The potential problem with prescription is that recipients of the prescribed funds may be incentivized not to manage the entities e.g. SOEs, municipalities, etc. effectively and efficiently as they would be guaranteed to get funds regardless of how they are managed. If these entities were to continue to be ineffective and inefficient they would be boosted by prescription in the short-term but would fail in the medium to the long term and fail to give any return and fail to repay the retirement funds which will in turn lead to the failure of the retirement funds.
Poorly performing projects and organizations will receive capital that they would not have received if retirement funds managers evaluated them in terms of good business principles, thus rewarding their poor performance and providing no real incentive to improve.

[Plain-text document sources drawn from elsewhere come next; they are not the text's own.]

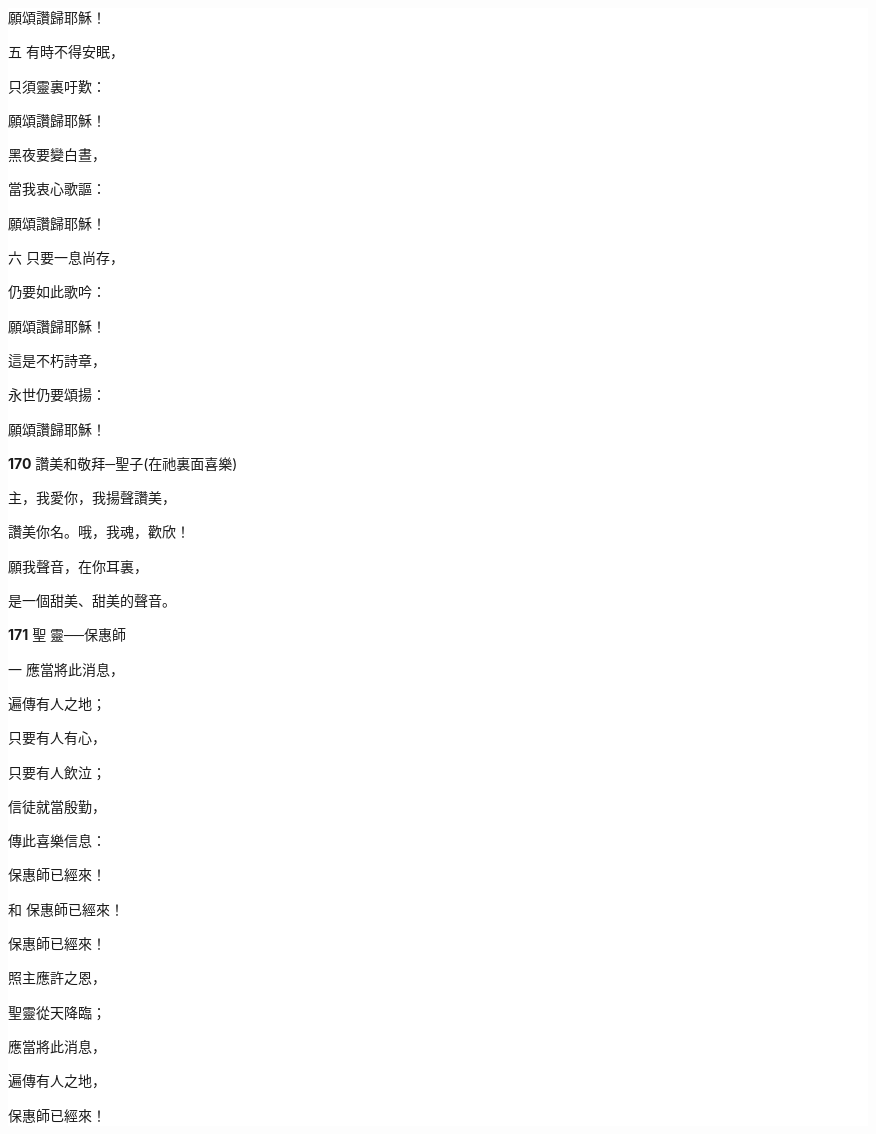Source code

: 願頌讚歸耶穌！

五 有時不得安眠，

只須靈裏吁歎：

願頌讚歸耶穌！

黑夜要變白晝，

當我衷心歌謳：

願頌讚歸耶穌！

六 只要一息尚存，

仍要如此歌吟：

願頌讚歸耶穌！

這是不朽詩章，

永世仍要頌揚：

願頌讚歸耶穌！

**170** 讚美和敬拜─聖子(在祂裏面喜樂)

主，我愛你，我揚聲讚美，

讚美你名。哦，我魂，歡欣！

願我聲音，在你耳裏，

是一個甜美、甜美的聲音。

**171** 聖 靈──保惠師

一 應當將此消息，

遍傳有人之地；

只要有人有心，

只要有人飲泣；

信徒就當殷勤，

傳此喜樂信息：

保惠師已經來！

和 保惠師已經來！

保惠師已經來！

照主應許之恩，

聖靈從天降臨；

應當將此消息，

遍傳有人之地，

保惠師已經來！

If the prescribed investments offer below-market returns, this will reduce the ability of retirement funds to meet their liabilities and the ability to pay benefits in the medium to long term.

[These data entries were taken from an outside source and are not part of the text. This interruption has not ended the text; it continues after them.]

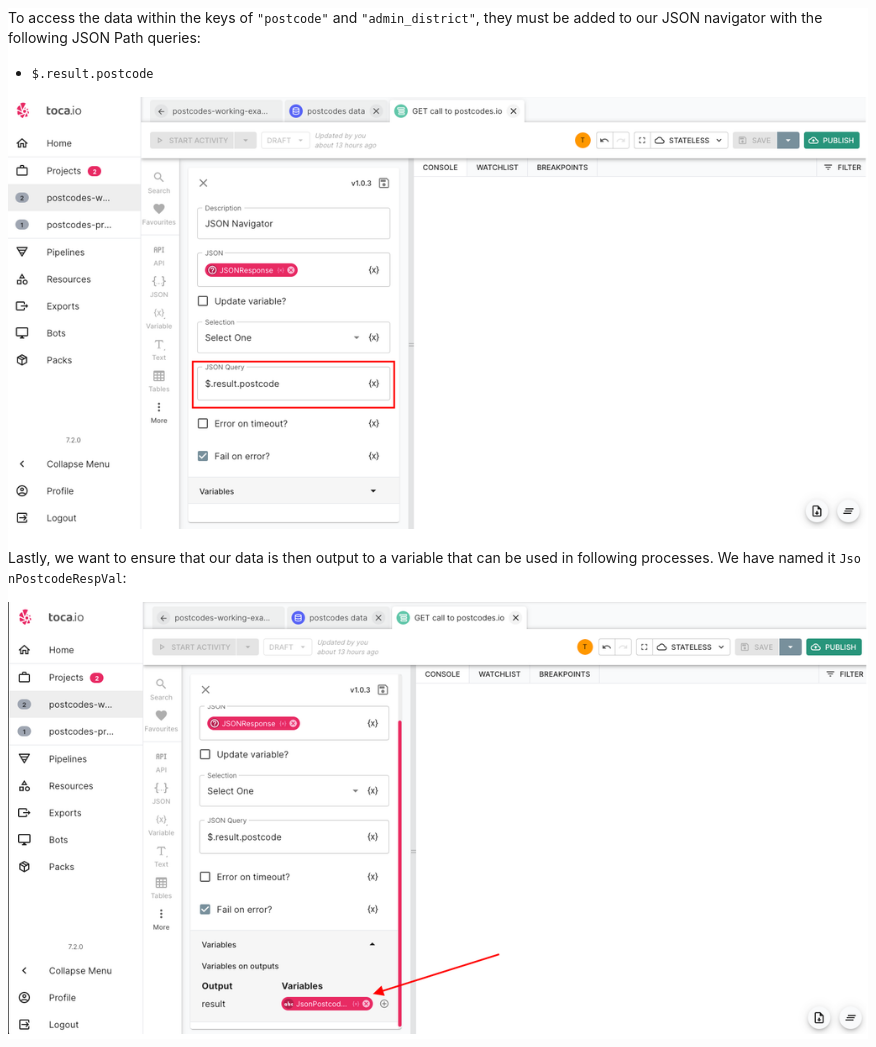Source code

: To access the data within the keys of `"postcode"` and `"admin_district"`, they must be added to our JSON navigator with the following JSON Path queries:

- `$.result.postcode`

![JSON Path Query for Postcode](img/json-json-path-query.png)

Lastly, we want to ensure that our data is then output to a variable that can be used in following processes. We have named it `JsonPostcodeRespVal`:

![Add Output Variable](img/json-add-output-var.png)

The sponsors of defined benefit funds, i.e. companies in the case of private funds and the government in the case of the GEPF will have to increase their contributions. For defined contribution funds, the accumulation of member accounts will be reduced leading to smaller lump sums at the time of benefit claims. As retirement funds are voluntary, new retirement funds may not be established exposing workers to not having retirement benefits. Existing retirement funds may scale down their benefits, offering or closing down over time exposing workers to reduced retirement benefits.
Overall capital markets operations, effectiveness, and efficiency would decline, both the intermediation of the listed equities and the bond market, with share prices declining the yield curve being distorted and transaction costs of all debt increasing. Foreign investor confidence in the efficiency of South African capital markets would be undermined, further reducing the available savings pool. FATF and the Business Operating Environment Businesses are not only constrained by logistics but are subjected to greater scrutiny in their domestic and international transactions due to South Africa’s greylisting by the Financial Action Task Force (FATF) in February 2023.

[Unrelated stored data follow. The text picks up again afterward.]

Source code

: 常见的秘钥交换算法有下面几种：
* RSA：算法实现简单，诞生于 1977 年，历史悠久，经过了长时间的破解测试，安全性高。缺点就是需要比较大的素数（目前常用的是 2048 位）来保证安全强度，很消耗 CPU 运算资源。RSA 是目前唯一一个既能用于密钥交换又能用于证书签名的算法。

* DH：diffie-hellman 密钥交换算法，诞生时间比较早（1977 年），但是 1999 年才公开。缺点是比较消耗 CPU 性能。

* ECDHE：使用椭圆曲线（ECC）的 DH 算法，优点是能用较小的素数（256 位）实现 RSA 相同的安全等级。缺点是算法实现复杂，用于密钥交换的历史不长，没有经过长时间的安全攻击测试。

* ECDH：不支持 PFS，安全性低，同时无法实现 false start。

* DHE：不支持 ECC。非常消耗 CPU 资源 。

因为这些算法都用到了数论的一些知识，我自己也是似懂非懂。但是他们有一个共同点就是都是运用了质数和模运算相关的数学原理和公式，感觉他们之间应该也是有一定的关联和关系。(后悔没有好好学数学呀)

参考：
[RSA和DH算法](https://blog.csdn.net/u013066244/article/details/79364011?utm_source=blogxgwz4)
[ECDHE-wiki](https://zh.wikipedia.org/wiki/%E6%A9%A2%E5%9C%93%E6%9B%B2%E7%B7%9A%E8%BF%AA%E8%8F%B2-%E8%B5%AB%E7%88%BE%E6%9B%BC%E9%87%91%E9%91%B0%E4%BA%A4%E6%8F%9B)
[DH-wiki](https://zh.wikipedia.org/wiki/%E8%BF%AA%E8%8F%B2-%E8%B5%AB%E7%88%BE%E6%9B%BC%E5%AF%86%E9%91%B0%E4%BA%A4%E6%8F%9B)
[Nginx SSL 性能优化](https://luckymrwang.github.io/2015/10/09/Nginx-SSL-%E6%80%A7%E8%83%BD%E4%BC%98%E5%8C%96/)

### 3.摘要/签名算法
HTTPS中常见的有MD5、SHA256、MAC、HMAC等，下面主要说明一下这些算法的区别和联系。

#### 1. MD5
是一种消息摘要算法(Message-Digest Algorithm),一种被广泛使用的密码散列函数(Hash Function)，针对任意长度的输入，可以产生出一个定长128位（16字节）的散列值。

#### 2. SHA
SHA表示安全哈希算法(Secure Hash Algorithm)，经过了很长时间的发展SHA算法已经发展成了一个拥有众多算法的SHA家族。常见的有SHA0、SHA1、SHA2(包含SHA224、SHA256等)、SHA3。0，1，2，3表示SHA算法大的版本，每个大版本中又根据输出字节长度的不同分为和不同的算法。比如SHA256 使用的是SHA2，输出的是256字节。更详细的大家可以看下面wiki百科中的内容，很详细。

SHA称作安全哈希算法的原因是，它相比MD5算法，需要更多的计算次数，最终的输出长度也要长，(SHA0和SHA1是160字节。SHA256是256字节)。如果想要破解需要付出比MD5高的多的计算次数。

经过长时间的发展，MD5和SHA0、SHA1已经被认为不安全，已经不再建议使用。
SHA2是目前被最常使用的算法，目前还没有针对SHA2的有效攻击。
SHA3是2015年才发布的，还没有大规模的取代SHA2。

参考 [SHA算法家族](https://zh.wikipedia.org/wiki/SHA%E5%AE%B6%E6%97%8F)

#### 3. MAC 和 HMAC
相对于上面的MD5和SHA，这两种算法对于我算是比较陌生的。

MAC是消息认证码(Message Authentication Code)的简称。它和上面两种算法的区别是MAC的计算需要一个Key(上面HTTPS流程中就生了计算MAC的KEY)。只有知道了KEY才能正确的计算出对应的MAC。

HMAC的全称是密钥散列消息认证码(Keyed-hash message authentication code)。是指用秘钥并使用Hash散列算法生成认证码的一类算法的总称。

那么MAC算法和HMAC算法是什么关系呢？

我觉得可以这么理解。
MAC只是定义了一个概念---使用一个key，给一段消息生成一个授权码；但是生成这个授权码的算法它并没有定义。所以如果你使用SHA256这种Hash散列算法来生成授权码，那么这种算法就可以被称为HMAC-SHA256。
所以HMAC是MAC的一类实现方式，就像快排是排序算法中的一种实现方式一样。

Some jurisdictions like the EU and UK have already taken unilateral steps requiring enhanced due diligence over transactions with grey-listed countries like South Africa. The European Commission designated South Africa as a high-risk, third country on 6 July 2023. South Africa has until January/February 2025 to address the 14 outstanding items identified by FATFF.
The need to address the action items is also consistent with the national strategy on AML/CFT which was adopted by Cabinet in November 2022 and will help strengthen the fight against financial crimes in the country and assist in preserving the integrity of the country’s financial system.
Conclusion
In conclusion, the South African government recognizes that it has a huge financing gap for its infrastructure portfolio and industrialisation. We need to find the right incentives and structures to encourage investment in infrastructure, industrial and economic growth. We need to work together on project preparations to determine how to structure commercially viable projects.
Regarding the FATF Grey List, the National Treasury notes that whilst South Africa is on track to address all the outstanding Action Items, it remains a tough challenge to address all 14 of the remaining Action Items by February 2025. However, all relevant agencies and authorities will need to continue to demonstrate significant improvements, and that such improvements are being sustained and are effective.